Connecting the Dots: Meditation, Pranayama, Yoga and Morality
It’s been a week since I started daily meditation for the RFAOH hiatus. I’ve meditated off and on for many years. Not every day, and certainly never taking notes or recording any thoughts or observations. So this experience—meditating every single day for six months, along with my two MomenTech collaborators as part of a “non-art” residency—is a very new one. As I am a less experienced meditator than my two colleagues—and have a deep curiosity about the practice (in particular, its effect on the brain), I am approaching it with the wide-eyed curiosity of a student. As a student, I will be experimenting with various types of meditation, exploring different techniques, researching the history and practice of meditation and also keying into recent and current scientific studies into the neuroscience behind this practice.
The mental benefits of meditation are well known: increased mental clarity, increased awareness, increased sense of calm. I am interested in seeing how a six-month daily meditation routine engenders such results and more specifically: Will my daily meditation practice have any practical (and measurable) physiological/neurological benefit? There is also another, more expansive, component to my study: I am very interested in investigating the connection between meditation and a “moral self.”
Morality has not played a planned role in my meditation practice, which, for over the past couple of years has centered primarily around the concept of “pranayama.” A portmanteau created from the two Sanskrit words “prana” (meaning “life force” and in particular, “breath”) and “ayama” (meaning “to extend or draw out”), pranayama means “extension of breath.” As a meditation technique, it involves focusing one’s total attention on controlled breathing, i.e., breathing in a set pattern, in order to achieve a meditative state. There are many patterns—some intended to achieve a specific effect, others that are geared for the specific physical conditions of the practitioner (i.e., one pattern may work well for someone, but not for another).
One type of pranayama, knows as Alternate Nostril Breathing (ANB), was shown to have a beneficial effect cardiopulmonary functions, according to a 2008 study conducted by the Department of Physiology at Nepal Medical College in Kathmandu Specifically, the researchers found that healthy young adults who engaged in a 15-minute ANB exercise every morning for four weeks increased parasympathetic activity and lowered respiratory rate and systolic blood pressure. Essentially, this simple practice helps make the human body more efficient and more relaxed, even after just a short time of practicing it.
Pranayama is an ancient practice, mentioned repeatedly in the Bhagavad Gita, a 700-verse scripture that is part of the Hindu epic Mahabharata. Written by the Sage Ved Vyasa (a revered figure in most Hindu traditions) sometime between the 5th to 2nd century BCE, the Gita features a conversation about a number of theological and philosophical issues between the Pandava prince Arjuna and his guide Lord Krishna. The battlefield setting of the Gita is generally viewed as an allegory for man’s ethical and moral struggles.
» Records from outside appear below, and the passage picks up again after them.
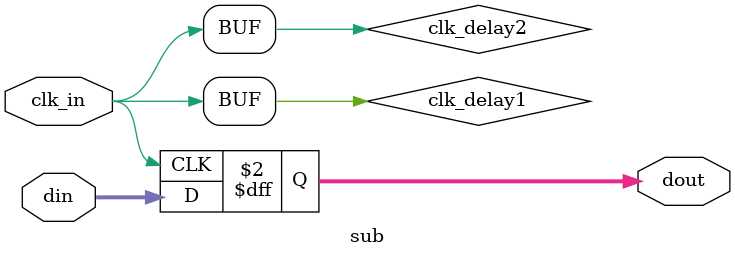
<source format=v>
module sub(clk_in, din, dout);
  input clk_in;
  input [7:0] din;
  output reg [7:0] dout;
  wire clk_delay1 = clk_in;
  wire clk_delay2;

  assign clk_delay2 = clk_delay1;

  always @(posedge clk_delay2)
    dout <= din;

endmodule // sub

</source>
So does it follow then that, while pranayama has been shown to have a strong connection to the physical body, there is also a connection between breathing and morality? For that, one should look at pranayama as existing within a larger context. After all, it is only one aspect an expansive ancient practice that joins physical, mental and spiritual disciplines developed with one primary goal in mind: To attain a state of permanent peace. The practice? Yoga. The term is derived from one of either two roots: “yujir yoga” (to yoke, join or bind) or yuj samÄdhau (to concentrate). The term “yoga” (or simply, “yog”) is often interpreted as “union.” In the West, yoga has been considered to be generally a physical exercise, but its origins in ancient India describe a complete life philosophy.
So while my own meditation has been focused primarily on the practice of pranayama, I will be using my six-month hiatus not only to focus on meditation as a subject of academic and quasi-clinical study, including both research and daily practice, but also to use the concept of meditation as a leaping point to investigate the practice within the larger context of yoga. Consequently, my investigation will include a daily yoga practice and an attempt to connect the dots between physical, mental and spiritual realms; specifically understanding the connection between meditation and morality.
One of the thinkers I will be tapping into is Jack Kornfield, an American author and teacher in the Vipassana (i.e., “analytic meditation”) movement in American Theravada Buddhism. Trained as a Buddhist monk in Thailand, Burma and India—including as a student of the Thai monk Ajahn Chah—Kornfield has been teaching meditation since 1974 and is a co-founder of the Insight Meditation Society in Barre, Massachusetts. Having also served in the Peace Corps, working at the Public Health Service in northeast Thailand, Kornfield is keenly aware of the connection between meditation and morality.
“Morality as taught by way of rules is extremely powerful and valuable in the development of practice,” he said. “It must be remembered that it, like all the techniques in meditation, is merely a tool to enable one to eventually get to that place of unselfishness where morality and wisdom flow naturally.”
From pranayama to morality, neuroscience to spirituality, it’s clear that meditation is just a piece of a much bigger and quite complex puzzle. It’s a puzzle that I hope to assemble over the next six months.